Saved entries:
┄┄┄┄┄┄┄┄┄┄

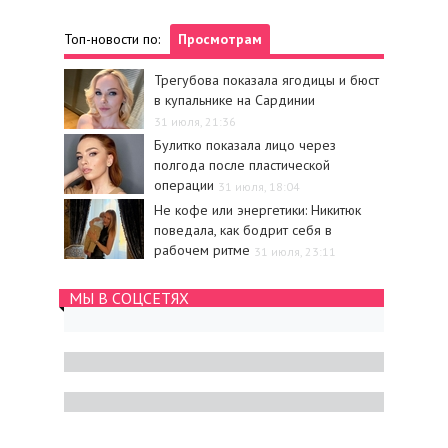
Топ-новости по:
Просмотрам
Трегубова показала ягодицы и бюст
в купальнике на Сардинии
31 июля, 21:36
Булитко показала лицо через
полгода после пластической
операции
31 июля, 18:04
Не кофе или энергетики: Никитюк
поведала, как бодрит себя в
рабочем ритме
31 июля, 23:11
МЫ В СОЦСЕТЯХ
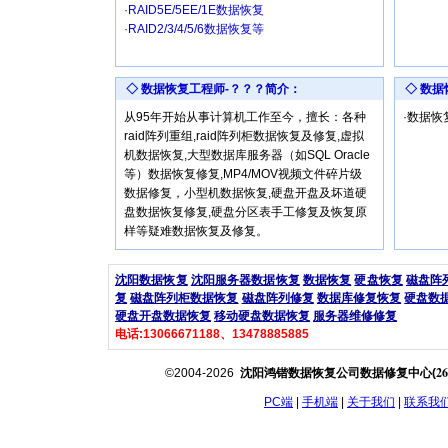
·RAID5E/5EE/1E数据恢复
·RAID2/3/4/5/6数据恢复等
◇ 数据恢复工程师-？？？简介：
◇ 数
从95年开始从事计算机工作至今，擅长：各种
·数据
raid阵列重组,raid阵列柜数据恢复及修复,虚拟
机数据恢复,大型数据库服务器（如SQL Oracle
等）数据恢复修复,MP4/MOV视频文件碎片级
数据修复，小型机数据恢复,硬盘开盘及坏道硬
盘数据恢复修复,硬盘分区表手工修复及恢复原
样等疑难数据恢复及修复。
沈阳数据恢复
沈阳服务器数据恢复
数据恢复
硬盘恢复
磁盘阵
复
磁盘阵列柜数据恢复
磁盘阵列修复
数据库修复恢复
硬盘数
硬盘开盘数据恢复
移动硬盘数据恢复
服务器维修修复
电话:13066671188、13478885885
26
©2004-2026
沈阳鸿锴数据恢复公司数据修复中心(
PC端
|
手机端
|
关于我们
|
联系我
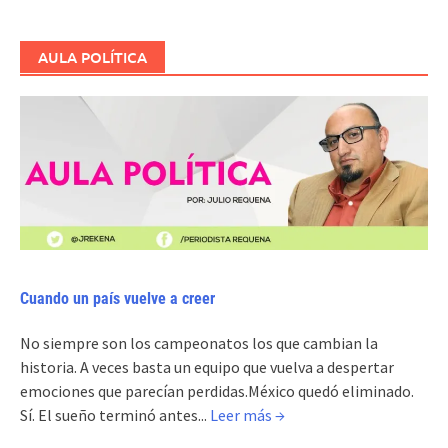
AULA POLÍTICA
Cuando un país vuelve a creer
No siempre son los campeonatos los que cambian la
historia. A veces basta un equipo que vuelva a despertar
emociones que parecían perdidas.México quedó eliminado.
Sí. El sueño terminó antes...
Leer más →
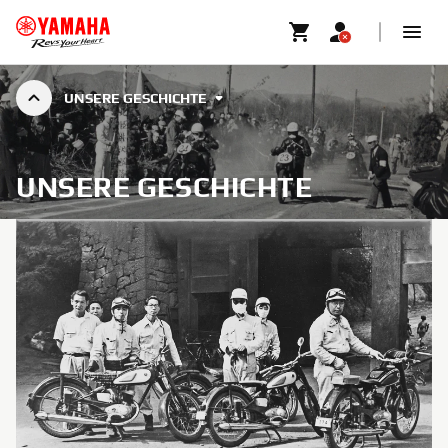
UNSERE GESCHICHTE
UNSERE GESCHICHTE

┄┄┄┄┄┄┄┄┄┄

Work task » Within the data, how many lines hold the word "показала"? State the number alone.

Exercise output » 2